A $1.4 million loan from an investment bank, a $300,000 loan from a credit union, a free personal home loan and a home equity line of credit could get you a place in a neighborhood, said Jason Stoll, a spokesman for the National Association of Realtors.
Stoll said the association is helping to guide consumers through the process, and the group has received over 200,000 consumer complaints from people who wanted to buy.
St. Louis-based Bank of America is among the lenders offering a home loan program to consumers, with loans starting at $300 for a home worth less than $500,000.
The bank’s website offers home loan programs for $300.
Banks are also starting to offer home equity loans, with interest rates ranging from 2 percent to 5 percent.
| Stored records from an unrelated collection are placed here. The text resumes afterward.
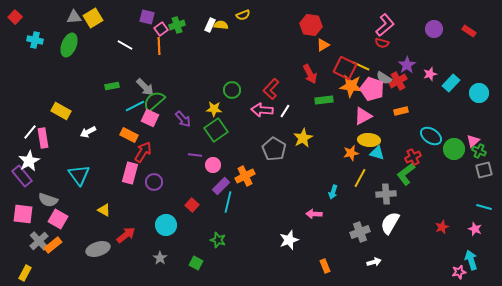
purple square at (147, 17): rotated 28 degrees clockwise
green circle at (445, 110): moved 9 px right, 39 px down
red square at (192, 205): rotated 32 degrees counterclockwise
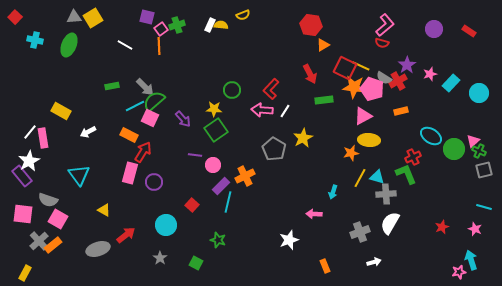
orange star at (351, 86): moved 3 px right, 1 px down
cyan triangle at (377, 153): moved 24 px down
green L-shape at (406, 174): rotated 105 degrees clockwise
The U.S. housing market is in the midst of a housing recovery, and some experts are expecting the economy to get back to normal by the end of this year.
But homeownership remains a big issue in the United States, with a record of 6.4 percent of households lacking a home.
About 17 percent of the U.K. population, for example, is considered home-owning.
Homeownership is also down from more than 40 percent in the 1980s and 1990s, according to the Pew Research Center.
The median household income for people in the U.-S.
has fallen from $51,000 in 1981 to $47,600 in 2014, according the U-K.
The unemployment rate in the US was 5.4% in 2016, according a report by the Federal Reserve Bank of New York.
It fell to 4.7% in 2020.
And the rate of household debt has risen from $1,800 in 1981, according an estimate from Moody’s Analytics, to more than $3,700 today.